Funded scheme A pension scheme where contributions are put into a fund, invested and paid out as pensions and benefits as they fall due. The Local Government Pension Scheme is the only funded public service pension scheme.
Index-linked pensions Pensions increased each year by the cost of living, usually measured by the Retail Price Index or the Consumer Price Index.
Investment When the money paid into a pension scheme is used to buy shares, bonds (usually government loans at a fixed rate of interest for a fixed period) and properties to earn more for the pension fund.
Liabilities Amounts which the pension scheme will have to pay now or in the future. The most common liability is paying a member’s pension benefits.
Total liabilities The total pension payable to every member of the scheme for as long as they live – can be scarily big, but liabilities must be related to income and the time over which they are due.
Lump sum cash payments Members of public service pension schemes often have to take part of their pension as a tax-free lump sum at retirement.
All members can decide to exchange more pension for a one-off cash payment at retirement (see ‘commutation’ above), subject to certain restrictions.
Opting out Where a member decides they don’t want to join, or no longer wish to remain, in their pension scheme.
Pay as you go (PAYG) schemes A public-sector pension scheme where benefits (pensions) are paid out of current income (contributions).
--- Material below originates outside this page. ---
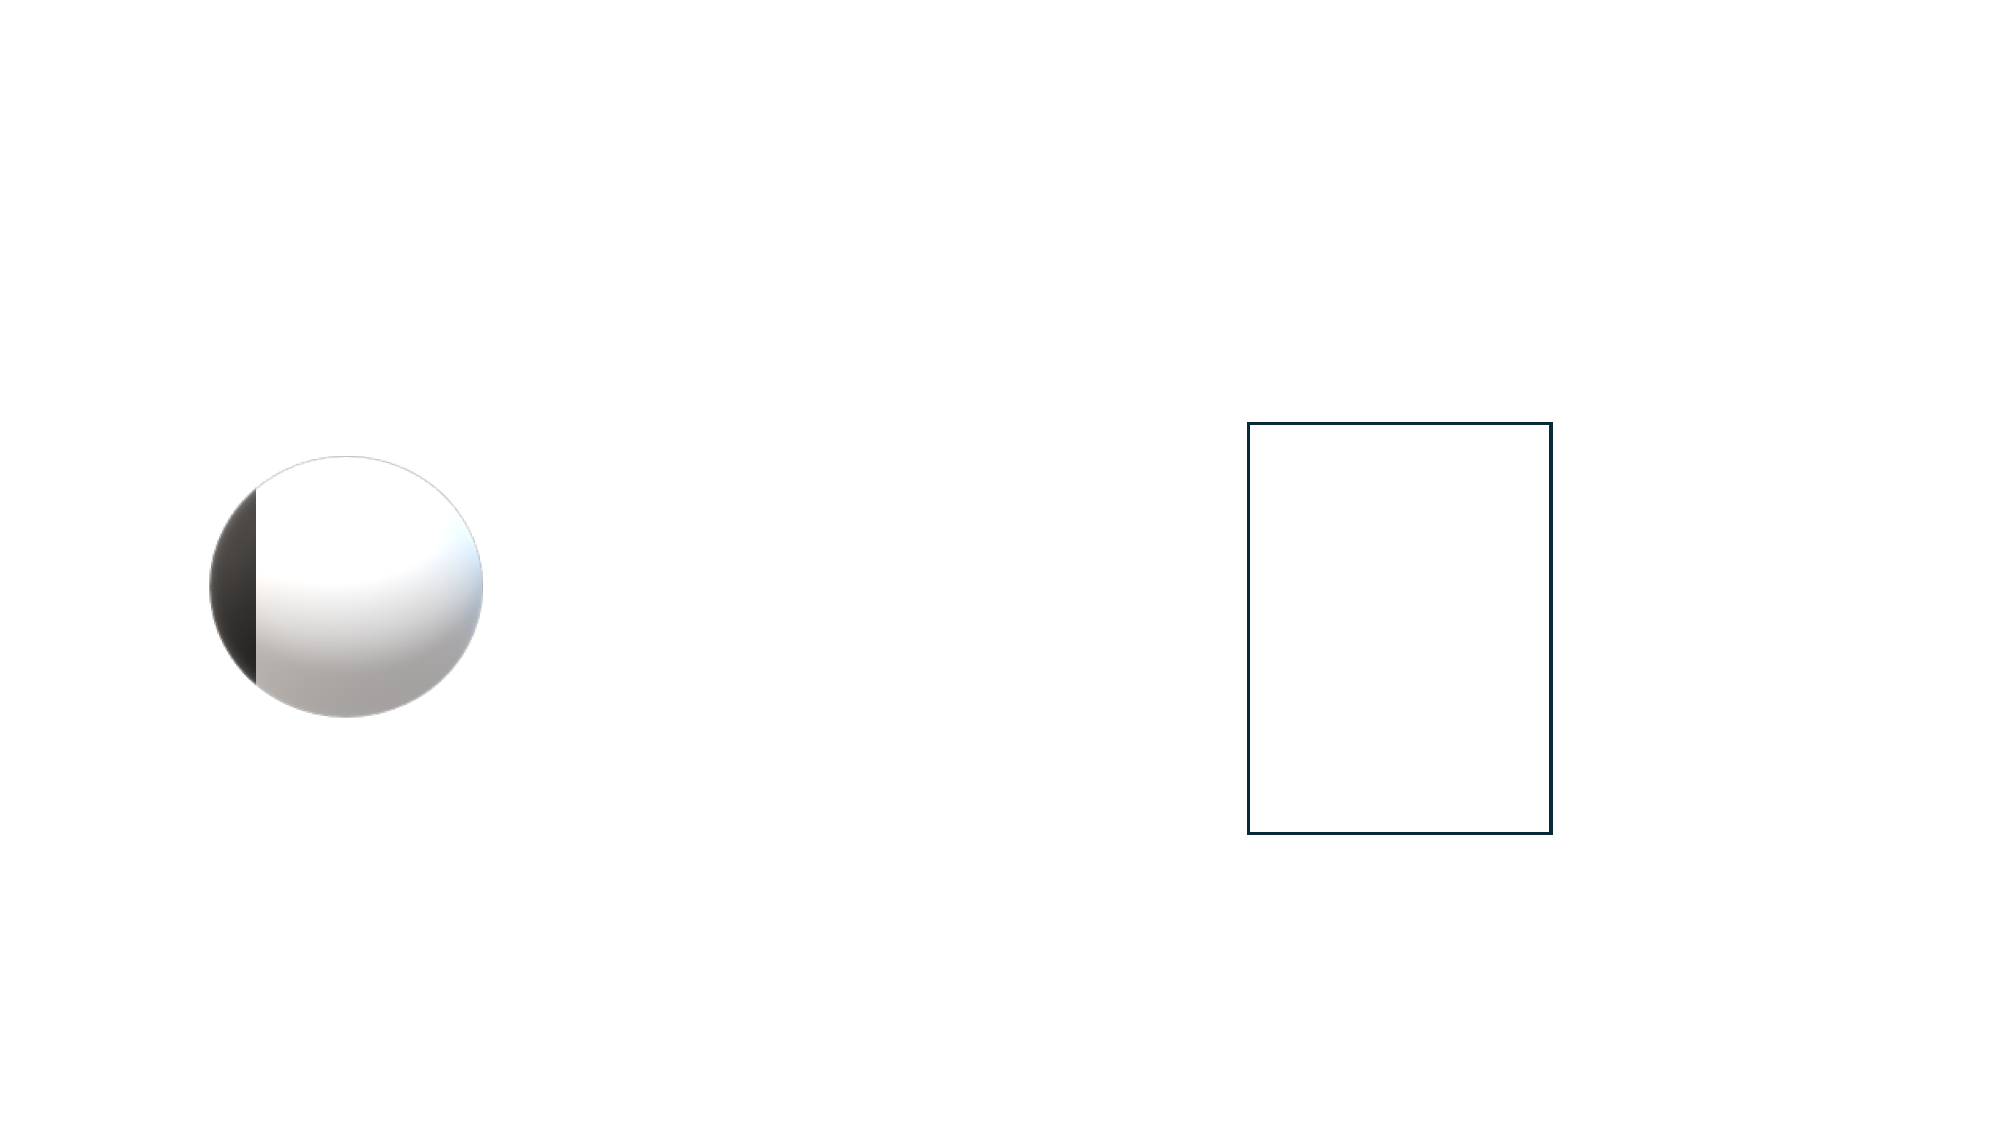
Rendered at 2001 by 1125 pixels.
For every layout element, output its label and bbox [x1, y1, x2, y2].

picture [206, 455, 486, 719]
text_box [1247, 422, 1553, 835]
There is no separate fund with money in it. These are also known as unfunded schemes. Employer and member contributions are paid to the Treasury which pays the pensions. Although there is no dedicated fund, the members’ and employers’ contributions are based on what would be needed to cover benefits as they are earned. The NHS Pension Scheme is a pay as you go scheme.
Pension fund The money saved and turned into assets of the pension scheme.
Pensionable pay The pay upon which your pension contributions are calculated. Final-salary schemes usually exclude overtime and one-off payments.
Preserved or frozen benefits The benefits an occupational pension scheme member has already earned when they stop being an active member (for example, changing jobs) – or if the scheme closes before their normal pension age. The member will get these benefits when they retire, increased by inflation according to the scheme’s rules.
Revalued earnings In a Career average (Care) scheme, all pension earnings will be increased every year from the year they are earned until retirement to counteract the effects of inflation. How earnings are increased (or revalued) depends on the rules of the scheme and can be some measure of earnings or inflation. For a more detailed explanation see our Care scheme briefing.
State second pension (S2P) An additional state pension on top of the basic state pension. At the moment, this is related to earnings and used to be called the State Earnings Related Pension Scheme, or SERPS. Members of both the Local Government Pension Scheme and NHS Pension Scheme are unlikely to get a state second pension for the period they are members of these schemes, because they are ‘contracted-out’ of the state second pension.